Midsummer Pots

 

This beauty is a leek. Mine, that I planted last year and left to bloom this year, are in flower now, in July. The biggest is at least three, maybe approaching four, inches across. They have a pristine white quality in the sunlight, as the photo shows. I can’t give much advice for leek flower cultivation, since I don’t know that it’s especially done… I found out through neglect several years ago how great they are, and never tried it again until last year. But plant enough to enjoy for both recipes and pollinators (these flowers attract bees hugely), and in a spot where the leeks can winter over, with protection from cold, but not too damp.

 

 

 

It’s the time of the season to trim down overgrown pot flowers, and space things out for better air circulation. I had a few getting too little water, and a few getting too much. All the trimmings from things that root easily, like impatiens and coleus, become filler plants for shade gaps, where bulb foliage has died back.

 

 

 

Pots added to a flower bed work well, for the color and interest they provide in themselves, also because they lift the level of what’s growing in them to that of the surrounding plants. If a gappy area develops in a bed, you can thicken up its appearance with a few containers.

 

 

 

Here, again, I added pots where the daffodil foliage has finally died back. It won’t make sense to plant perennials in those spots, because the daffodils will smother out their new growth next spring. (This is the bed where I have the venerable daffodils that don’t bloom, and can’t be dug up because they’ve got themselves more than a foot deep, and I’d have to ruin the bed to exhume them. So I work around…)

 

 

 

This was a lucky outcome. For more than a year this oak branch was hanging on by an inch or so of wood, and I had to move around cautiously underneath. Every gusty thunderstorm, I hoped it would go ahead and fall. I’d judged it would land right on the path and not crush my plants.

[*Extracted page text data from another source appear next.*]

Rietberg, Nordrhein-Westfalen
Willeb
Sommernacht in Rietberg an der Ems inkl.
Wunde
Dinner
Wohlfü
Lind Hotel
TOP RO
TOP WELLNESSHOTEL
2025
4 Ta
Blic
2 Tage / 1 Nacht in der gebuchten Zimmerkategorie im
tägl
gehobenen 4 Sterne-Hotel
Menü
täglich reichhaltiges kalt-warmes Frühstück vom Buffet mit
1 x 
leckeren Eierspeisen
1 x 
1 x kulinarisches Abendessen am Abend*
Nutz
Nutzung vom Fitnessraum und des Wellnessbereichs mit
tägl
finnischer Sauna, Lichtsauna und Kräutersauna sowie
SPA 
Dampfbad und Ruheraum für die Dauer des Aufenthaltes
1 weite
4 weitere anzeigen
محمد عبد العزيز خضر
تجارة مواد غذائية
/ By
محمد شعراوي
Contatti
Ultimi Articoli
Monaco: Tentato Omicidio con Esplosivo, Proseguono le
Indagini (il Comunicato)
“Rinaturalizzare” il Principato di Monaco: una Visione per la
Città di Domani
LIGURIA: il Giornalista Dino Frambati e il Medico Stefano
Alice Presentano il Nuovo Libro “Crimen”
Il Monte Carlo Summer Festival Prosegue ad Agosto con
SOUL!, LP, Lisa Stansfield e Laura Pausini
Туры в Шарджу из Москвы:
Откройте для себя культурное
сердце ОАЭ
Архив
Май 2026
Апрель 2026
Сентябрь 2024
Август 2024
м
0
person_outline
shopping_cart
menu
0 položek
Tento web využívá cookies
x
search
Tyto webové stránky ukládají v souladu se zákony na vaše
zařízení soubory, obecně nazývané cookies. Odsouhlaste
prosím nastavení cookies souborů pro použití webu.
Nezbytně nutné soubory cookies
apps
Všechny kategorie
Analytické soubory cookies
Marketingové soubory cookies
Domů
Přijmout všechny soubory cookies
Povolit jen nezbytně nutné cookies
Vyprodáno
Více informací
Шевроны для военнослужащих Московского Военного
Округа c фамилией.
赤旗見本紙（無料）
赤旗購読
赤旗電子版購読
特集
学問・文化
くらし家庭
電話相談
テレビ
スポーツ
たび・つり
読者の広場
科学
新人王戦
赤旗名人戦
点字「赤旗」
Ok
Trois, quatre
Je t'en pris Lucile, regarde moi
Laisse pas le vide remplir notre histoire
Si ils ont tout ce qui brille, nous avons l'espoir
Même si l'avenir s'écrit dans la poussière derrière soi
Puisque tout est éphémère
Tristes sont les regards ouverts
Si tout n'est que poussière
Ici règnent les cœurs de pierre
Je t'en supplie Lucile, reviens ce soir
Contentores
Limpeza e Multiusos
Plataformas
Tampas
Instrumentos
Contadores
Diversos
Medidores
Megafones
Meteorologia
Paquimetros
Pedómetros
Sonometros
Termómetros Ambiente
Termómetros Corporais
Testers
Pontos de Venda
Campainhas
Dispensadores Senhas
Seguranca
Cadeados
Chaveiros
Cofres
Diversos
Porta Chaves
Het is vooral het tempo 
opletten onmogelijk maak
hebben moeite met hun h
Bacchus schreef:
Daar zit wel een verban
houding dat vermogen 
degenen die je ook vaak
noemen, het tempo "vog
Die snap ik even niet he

So it came down, at last, just where it looked like it would. All I had to do was clear off the broken pieces.

 

 

 

When I took this picture, I had maybe nine corn stalks on the way. Now I have five. I thought I had them well baffled in, but I looked out the window and a squirrel was uprooting them and eating the root bulb. I’ve got even more baffling around the remainder, and if I can save them from the wildlife, I may have enough plants to pollinate one another, and get an ear of sweet corn or two.